Stored data:
────────────────────────────────────────
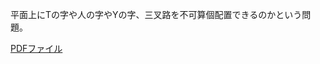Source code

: 平面上にTの字や人の字やYの字、三叉路を不可算個配置できるのかという問題。

[PDFファイル](https://github.com/s-tajiri-osaka/20250915/blob/main/main.pdf)
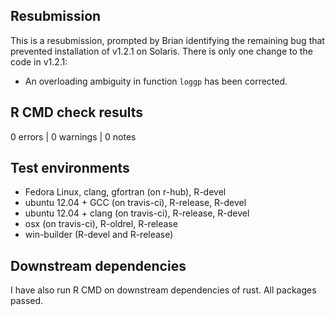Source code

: ## Resubmission

This is a resubmission, prompted by Brian identifying the remaining bug that prevented installation of v1.2.1 on Solaris.  There is only one change to the code in v1.2.1:

* An overloading ambiguity in function `loggp` has been corrected.

## R CMD check results

0 errors | 0 warnings | 0 notes

## Test environments

- Fedora Linux, clang, gfortran (on r-hub), R-devel 
- ubuntu 12.04 + GCC (on travis-ci), R-release, R-devel
- ubuntu 12.04 + clang (on travis-ci), R-release, R-devel
- osx (on travis-ci), R-oldrel, R-release
- win-builder (R-devel and R-release)

## Downstream dependencies

I have also run R CMD on downstream dependencies of rust.
All packages passed.

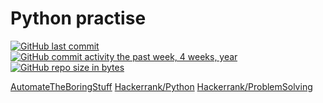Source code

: # Python practise

[![GitHub last commit](https://img.shields.io/github/last-commit/catsmile-nico/PythonPrac.svg)](https://github.com/catsmile-nico/PythonPrac) 
[![GitHub commit activity the past week, 4 weeks, year](https://img.shields.io/github/commit-activity/y/catsmile-nico/PythonPrac.svg)](https://github.com/catsmile-nico/PythonPrac)
[![GitHub repo size in bytes](https://img.shields.io/github/repo-size/catsmile-nico/PythonPrac.svg)](https://github.com/catsmile-nico/PythonPrac) 

[AutomateTheBoringStuff](https://www.udemy.com/course/automate/)
[Hackerrank/Python](https://www.hackerrank.com/domains/python?filters%5Bstatus%5D%5B%5D=unsolved&badge_type=python)
[Hackerrank/ProblemSolving](https://www.hackerrank.com/domains/algorithms?filters%5Bstatus%5D%5B%5D=unsolved&filters%5Bdifficulty%5D%5B%5D=easy&badge_type=problem-solving)
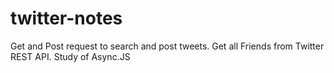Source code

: # twitter-notes
  Get and Post request to search and post tweets.
  Get all Friends from Twitter REST API.
  Study of Async.JS
  
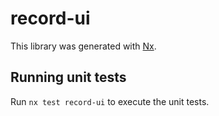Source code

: # record-ui

This library was generated with [Nx](https://nx.dev).

## Running unit tests

Run `nx test record-ui` to execute the unit tests.
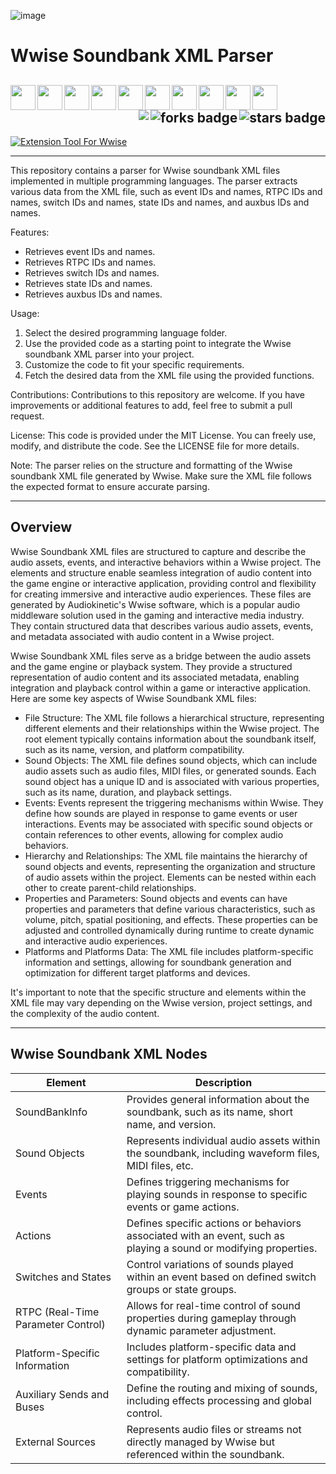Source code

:![image](https://github.com/JDSherbert/Wwise-Soundbank-XML-Parser/assets/43964243/213bf760-0148-4fe6-a6d7-8c400a8fb3cb)

# Wwise Soundbank XML Parser

<!-- Header Start -->
  <a href = "hhttps://www.audiokinetic.com/en/"> <img align="left" img height="40" img width="40" src="https://cdn.simpleicons.org/wwise/white"> </a> 
  <a href = "https://learn.microsoft.com/en-us/dotnet/csharp/language-reference/xmldoc/recommended-tags"> <img align="left" img align="left" height="40" img width="40" src="https://cdn.simpleicons.org/xaml"> </a>
  <a href = "https://docs.unrealengine.com/5.1/en-US/"> <img align="left" img height="40" img width="40" src="https://cdn.simpleicons.org/unrealengine/white"> </a> 
  <a href = "https://docs.unity.com/"> <img align="left" img height="40" img width="40" src="https://cdn.simpleicons.org/unity/white"> </a> 
  <a href = "https://learn.microsoft.com/en-us/cpp/cpp-language"> <img align="left" img height="40" img width="40" src="https://cdn.simpleicons.org/c++"> </a>
  <a href = "https://learn.microsoft.com/en-us/dotnet/csharp"> <img align="left" img height="40" img width="40" src="https://cdn.simpleicons.org/csharp"> </a>
  <a href = "https://haxe.org/"> <img align="left" img height="40" img width="40" src="https://cdn.simpleicons.org/haxe"> </a>
  <a href = "https://www.java.com/en/"> <img align="left" img height="40" img width="40" src="https://cdn.simpleicons.org/oracle"> </a>
  <a href = "https://www.javascript.com/"> <img align="left" img height="40" img width="40" src="https://cdn.simpleicons.org/javascript"> </a>
  <a href = "https://www.python.org/"> <img align="left" img height="40" img width="40" src="https://cdn.simpleicons.org/python"> </a>
  <img align="right" alt="stars badge" src="https://img.shields.io/github/stars/jdsherbert/Wwise-Soundbank-XML-Parser"/>
  <img align="right" alt="forks badge" src="https://img.shields.io/github/forks/jdsherbert/Wwise-Soundbank-XML-Parser?label=Fork"/>
  <img align="right" src="https://hits.seeyoufarm.com/api/count/incr/badge.svg?url=https%3A%2F%2Fgithub.com%2FJDSherbert%2FWwise-Soundbank-XML-Parser%2Fhit-counter%2FREADME&count_bg=%2379C83D&title_bg=%23555555&icon=awesomelists.svg&color=black&labelColor=0E1128&title=hits&style=for-the-badge">
  <br></br>
  -----------------------------------------------------------------------
  
  <a href="https://www.audiokinetic.com/en/"> 
  <img align="top" alt="Extension Tool For Wwise" src="https://img.shields.io/badge/Extension%20Tool%20For%20Wwise-00549F?style=for-the-badge&logo=wwise&logoColor=white&color=black&labelColor=00549F"> </a>
  
  -----------------------------------------------------------------------
This repository contains a parser for Wwise soundbank XML files implemented in multiple programming languages. The parser extracts various data from the XML file, such as event IDs and names, RTPC IDs and names, switch IDs and names, state IDs and names, and auxbus IDs and names.

Features:
- Retrieves event IDs and names.
- Retrieves RTPC IDs and names.
- Retrieves switch IDs and names.
- Retrieves state IDs and names.
- Retrieves auxbus IDs and names.

Usage:
1. Select the desired programming language folder.
2. Use the provided code as a starting point to integrate the Wwise soundbank XML parser into your project.
3. Customize the code to fit your specific requirements.
4. Fetch the desired data from the XML file using the provided functions.

Contributions:
Contributions to this repository are welcome. If you have improvements or additional features to add, feel free to submit a pull request.

License:
This code is provided under the MIT License. You can freely use, modify, and distribute the code. See the LICENSE file for more details.

Note:
The parser relies on the structure and formatting of the Wwise soundbank XML file generated by Wwise. Make sure the XML file follows the expected format to ensure accurate parsing.

 -----------------------------------------------------------------------
## Overview

Wwise Soundbank XML files are structured to capture and describe the audio assets, events, and interactive behaviors within a Wwise project. The elements and structure enable seamless integration of audio content into the game engine or interactive application, providing control and flexibility for creating immersive and interactive audio experiences.
These files are generated by Audiokinetic's Wwise software, which is a popular audio middleware solution used in the gaming and interactive media industry. They contain structured data that describes various audio assets, events, and metadata associated with audio content in a Wwise project. 

Wwise Soundbank XML files serve as a bridge between the audio assets and the game engine or playback system. They provide a structured representation of audio content and its associated metadata, enabling integration and playback control within a game or interactive application. Here are some key aspects of Wwise Soundbank XML files:
 - File Structure: The XML file follows a hierarchical structure, representing different elements and their relationships within the Wwise project. The root element typically contains information about the soundbank itself, such as its name, version, and platform compatibility.
 - Sound Objects: The XML file defines sound objects, which can include audio assets such as audio files, MIDI files, or generated sounds. Each sound object has a unique ID and is associated with various properties, such as its name, duration, and playback settings.
 - Events: Events represent the triggering mechanisms within Wwise. They define how sounds are played in response to game events or user interactions. Events may be associated with specific sound objects or contain references to other events, allowing for complex audio behaviors.
 - Hierarchy and Relationships: The XML file maintains the hierarchy of sound objects and events, representing the organization and structure of audio assets within the project. Elements can be nested within each other to create parent-child relationships.
 - Properties and Parameters: Sound objects and events can have properties and parameters that define various characteristics, such as volume, pitch, spatial positioning, and effects. These properties can be adjusted and controlled dynamically during runtime to create dynamic and interactive audio experiences.
 - Platforms and Platforms Data: The XML file includes platform-specific information and settings, allowing for soundbank generation and optimization for different target platforms and devices.

It's important to note that the specific structure and elements within the XML file may vary depending on the Wwise version, project settings, and the complexity of the audio content.

 -----------------------------------------------------------------------
## Wwise Soundbank XML Nodes

| Element                             | Description                                                                                                       |
| ----------------------------------- | ----------------------------------------------------------------------------------------------------------------- |
| SoundBankInfo                       | Provides general information about the soundbank, such as its name, short name, and version.                      |
| Sound Objects                       | Represents individual audio assets within the soundbank, including waveform files, MIDI files, etc.               |
| Events                              | Defines triggering mechanisms for playing sounds in response to specific events or game actions.                  |
| Actions                             | Defines specific actions or behaviors associated with an event, such as playing a sound or modifying properties.  |
| Switches and States                 | Control variations of sounds played within an event based on defined switch groups or state groups.               |
| RTPC (Real-Time Parameter Control)  | Allows for real-time control of sound properties during gameplay through dynamic parameter adjustment.            |
| Platform-Specific Information       | Includes platform-specific data and settings for platform optimizations and compatibility.                        |
| Auxiliary Sends and Buses           | Define the routing and mixing of sounds, including effects processing and global control.                         |
| External Sources                    | Represents audio files or streams not directly managed by Wwise but referenced within the soundbank.              |


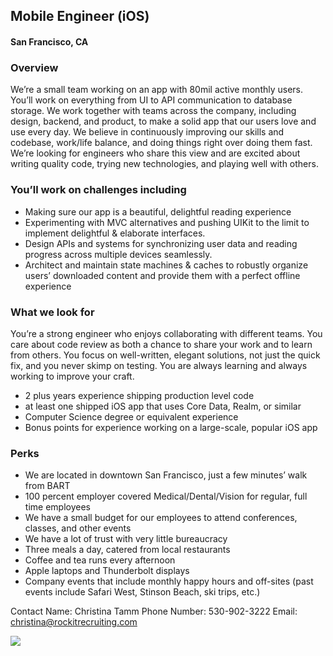 ## Mobile Engineer (iOS)
#### San Francisco, CA

### Overview
We’re a small team working on an app with 80mil active monthly users. You’ll work on everything from UI to API communication to database storage. We work together with teams across the company, including design, backend, and product, to make a solid app that our users love and use every day.
We believe in continuously improving our skills and codebase, work/life balance, and doing things right over doing them fast. We’re looking for engineers who share this view and are excited about writing quality code, trying new technologies, and playing well with others.

### You’ll work on challenges including
+	Making sure our app is a beautiful, delightful reading experience
+	Experimenting with MVC alternatives and pushing UIKit to the limit to implement delightful & elaborate interfaces.
+	Design APIs and systems for synchronizing user data and reading progress across multiple devices seamlessly.
+	Architect and maintain state machines & caches to robustly organize users’ downloaded content and provide them with a perfect offline experience

### What we look for
You’re a strong engineer who enjoys collaborating with different teams. You care about code review as both a chance to share your work and to learn from others. You focus on well-written, elegant solutions, not just the quick fix, and you never skimp on testing. You are always learning and always working to improve your craft.
+	2 plus years experience shipping production level code
+	at least one shipped iOS app that uses Core Data, Realm, or similar
+	Computer Science degree or equivalent experience
+	Bonus points for experience working on a large-scale, popular iOS app

### Perks
+	We are located in downtown San Francisco, just a few minutes’ walk from BART
+	100 percent employer covered Medical/Dental/Vision for regular, full time employees
+	We have a small budget for our employees to attend conferences, classes, and other events
+	We have a lot of trust with very little bureaucracy
+	Three meals a day, catered from local restaurants
+	Coffee and tea runs every afternoon
+	Apple laptops and Thunderbolt displays
+	Company events that include monthly happy hours and off-sites (past events include Safari West, Stinson Beach, ski trips, etc.)

Contact
Name: Christina Tamm
Phone Number: 530-902-3222
Email: christina@rockitrecruiting.com


[<img src='https://dabuttonfactory.com/button.png?t=Apply&f=Calibri-Bold&ts=24&tc=fff&tshs=1&tshc=000&hp=20&vp=8&c=5&bgt=gradient&bgc=3d85c6&ebgc=073763'>](https://letsrockit.co/users/auth/github?job_id=u2nyawjk-mobile-engineer-ios)
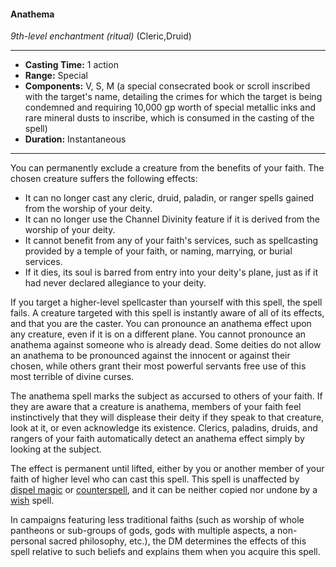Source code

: #### Anathema
*9th-level enchantment* *(ritual)* (Cleric,Druid)
___
- **Casting Time:** 1 action
- **Range:** Special
- **Components:** V, S, M (a special consecrated book or scroll inscribed with the target's name, detailing the crimes for which the target is being condemned and requiring 10,000 gp worth of special metallic inks and rare mineral dusts to inscribe, which is consumed in the casting of the spell)
- **Duration:** Instantaneous
---
You can permanently exclude a creature from the benefits of your faith. The chosen creature suffers the following effects:

* It can no longer cast any cleric, druid, paladin, or ranger spells gained from the worship of your deity.
* It can no longer use the Channel Divinity feature if it is derived from the worship of your deity.
* It cannot benefit from any of your faith's services, such as spellcasting provided by a temple of your faith, or naming, marrying, or burial services.
* If it dies, its soul is barred from entry into your deity's plane, just as if it had never declared allegiance to your deity.

If you target a higher-level spellcaster than yourself with this spell, the spell fails. A creature targeted with this spell is instantly aware of all of its effects, and that you are the caster. You can pronounce an anathema effect upon any creature, even if it is on a different plane. You cannot pronounce an anathema against someone who is already dead. Some deities do not allow an anathema to be pronounced against the innocent or against their chosen, while others grant their most powerful servants free use of this most terrible of divine curses.

The anathema spell marks the subject as accursed to others of your faith. If they are aware that a creature is anathema, members of your faith feel instinctively that they will displease their deity if they speak to that creature, look at it, or even acknowledge its existence. Clerics, paladins, druids, and rangers of your faith automatically detect an anathema effect simply by looking at the subject.

The effect is permanent until lifted, either by you or another member of your faith of higher level who can cast this spell. This spell is unaffected by [dispel magic](./dispel-magic.md) or [counterspell](./counterspell.md), and it can be neither copied nor undone by a [wish](./wish.md) spell.

In campaigns featuring less traditional faiths (such as worship of whole pantheons or sub-groups of gods, gods with multiple aspects, a non-personal sacred philosophy, etc.), the DM determines the effects of this spell relative to such beliefs and explains them when you acquire this spell.
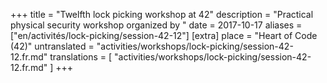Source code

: +++
title = "Twelfth lock picking workshop at 42"
description = "Practical physical security workshop organized by "
date = 2017-10-17
aliases = ["en/activités/lock-picking/session-42-12"]
[extra]
place = "Heart of Code (42)"
untranslated = "activities/workshops/lock-picking/session-42-12.fr.md"
translations = [
    "activities/workshops/lock-picking/session-42-12.fr.md"
]
+++
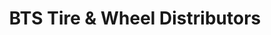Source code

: ---
title: "BTS Tire & Wheel Distributors"
url: /whiteville/bts-tire-and-wheel-distributors/
shop: tyres
---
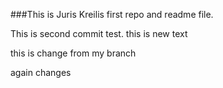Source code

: ###This is Juris Kreilis first repo and readme file.

This is second commit test. 
this is new text


this is change from my branch


again changes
────────────────────────────────────────
● **DIRECTIONS FOR THIS TASK**
Wherever a line holds the word "style", copy that line out of the entries above.

● **YOUR SOLUTION**
  <img align="right" src="https://hits.seeyoufarm.com/api/count/incr/badge.svg?url=https%3A%2F%2Fgithub.com%2FJDSherbert%2FWwise-Soundbank-XML-Parser%2Fhit-counter%2FREADME&count_bg=%2379C83D&title_bg=%23555555&icon=awesomelists.svg&color=black&labelColor=0E1128&title=hits&style=for-the-badge">
  <img align="top" alt="Extension Tool For Wwise" src="https://img.shields.io/badge/Extension%20Tool%20For%20Wwise-00549F?style=for-the-badge&logo=wwise&logoColor=white&color=black&labelColor=00549F"> </a>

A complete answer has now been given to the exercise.